Summer Magic at Sibling Camp


the 2024 Sibling Camp Crew!


Kayla and Kat, two doctoral students of OT who helped put on this year's Sibling Camp.


Campers took to the water in canoes and later on a pontoon boat.

A Haven of Joy, Connection, and Adventure for All

Sibling Camp is one of the highlights of summer for not only the campers who attend, but also the staff, volunteers, and students who put the camp on.

At 3:00 on the appointed day the kids arrived carload by carload, returning campers excitedly greeting staff and volunteers who they knew from previous years. New campers were a little less exuberant, but within the first hour began to know their fellow campers and counselors.

 “Sibling camp provides a safe space for siblings of children with complex medical conditions to connect with others who understand their experiences,” says Kayla S, a doctoral student of occupational therapy at the University of Minnesota. Kayla was one of two OT students who are getting valuable education hours at Crescent Cove, and helped plan and participate in this year’s Sibling Camp. “Watching these kids connect with each other and with adults who know their families was inspiring.”

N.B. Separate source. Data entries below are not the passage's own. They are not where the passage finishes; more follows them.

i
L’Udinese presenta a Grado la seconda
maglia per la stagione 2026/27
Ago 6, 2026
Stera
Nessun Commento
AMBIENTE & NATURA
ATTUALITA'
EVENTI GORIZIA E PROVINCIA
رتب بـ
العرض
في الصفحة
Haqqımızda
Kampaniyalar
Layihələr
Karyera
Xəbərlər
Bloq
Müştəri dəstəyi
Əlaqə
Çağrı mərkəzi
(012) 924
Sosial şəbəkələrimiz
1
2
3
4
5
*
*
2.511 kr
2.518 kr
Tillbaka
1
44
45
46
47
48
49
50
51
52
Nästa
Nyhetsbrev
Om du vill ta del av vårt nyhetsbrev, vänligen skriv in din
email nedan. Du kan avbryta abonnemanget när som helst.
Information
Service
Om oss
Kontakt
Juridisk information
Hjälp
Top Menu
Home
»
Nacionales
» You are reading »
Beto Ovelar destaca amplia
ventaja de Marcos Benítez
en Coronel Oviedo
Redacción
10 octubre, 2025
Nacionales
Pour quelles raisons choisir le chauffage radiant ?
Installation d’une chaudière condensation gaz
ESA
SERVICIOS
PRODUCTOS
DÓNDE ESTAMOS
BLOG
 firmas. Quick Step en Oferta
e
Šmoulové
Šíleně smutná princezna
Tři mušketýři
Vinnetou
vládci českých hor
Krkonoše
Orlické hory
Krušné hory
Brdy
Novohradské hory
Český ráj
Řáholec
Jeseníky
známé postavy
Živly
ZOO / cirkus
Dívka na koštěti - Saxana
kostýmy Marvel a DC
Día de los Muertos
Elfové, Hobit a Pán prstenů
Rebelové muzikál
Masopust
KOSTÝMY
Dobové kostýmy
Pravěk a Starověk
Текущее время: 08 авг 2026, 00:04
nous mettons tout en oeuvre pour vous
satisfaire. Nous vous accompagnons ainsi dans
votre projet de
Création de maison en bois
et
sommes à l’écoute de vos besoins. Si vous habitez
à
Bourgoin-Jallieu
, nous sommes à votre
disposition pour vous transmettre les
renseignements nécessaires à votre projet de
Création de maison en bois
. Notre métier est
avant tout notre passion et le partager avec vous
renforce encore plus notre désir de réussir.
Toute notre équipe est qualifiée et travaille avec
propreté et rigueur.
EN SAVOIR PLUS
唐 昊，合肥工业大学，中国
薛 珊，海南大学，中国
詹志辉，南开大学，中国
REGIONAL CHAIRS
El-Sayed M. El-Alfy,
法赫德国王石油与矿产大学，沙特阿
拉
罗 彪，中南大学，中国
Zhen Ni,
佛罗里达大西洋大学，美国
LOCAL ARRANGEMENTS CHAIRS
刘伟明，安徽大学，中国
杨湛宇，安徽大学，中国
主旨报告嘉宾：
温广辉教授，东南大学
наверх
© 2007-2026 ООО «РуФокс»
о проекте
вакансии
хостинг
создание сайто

Katie Lindenfelser, Founder of Crescent Cove, had the opportunity to return to her foundational career by playing music with the kids for one of the camp activities. Together, they created a song:

If you need joy, here’s mine to borrow.

We bring the laughter, we bring the love.

Cause we know there’s always enough.

“It was an honor to participate in the camp,” says Kat H, the doctoral student of OT who worked alongside Kayla for this camp experience. “Everyone involved in putting on this camp had so much love, passion, and joy in their hearts — their devotion helped the siblings have a great time!”

Kids got to try their skills on an agility course provided by Ninjas United. Two of their coaches helped kids navigate a slack line, a balance course, and a warped wall. Other volunteers guided kids through an activity making beaded bracelets, an art project, and expression through dance. Campers were treated to special visitors from the American Rescue Horse Network, with Dakota and Shadow interacting with campers, nibbling carrots out of campers’ hands, being led for walks, and giving nuzzles. A therapy duck named Franklin had his own fanbase of kids who took turns taking him for a walk in a wagon.

The weather held out for water activities, with kids taking turns canoeing the lake with experienced canoers, then taking pontoons across Twin Lake to a volunteer and supporter’s private beach, where they paddle boarded, jumped on a trampoline on the water, and made sandcastles.

“Many kids left their comfort zones to try canoeing, obstacle courses, dancing, and creating a collaborative song!” says Kat. “When asked what their favorite thing about camp was, most of them replied, ‘the people.’” 

Finally, it was time for the campers to go home. “Why can’t camp be longer?” lamented one as he packed up his sleeping bag. When the parents came for pick-up, the kids burst into stories.

Hopefully, these siblings returned home feeling refreshed and rejoiced, having built a bond with other children like them and knowing people at Crescent Cove support and celebrate who they are.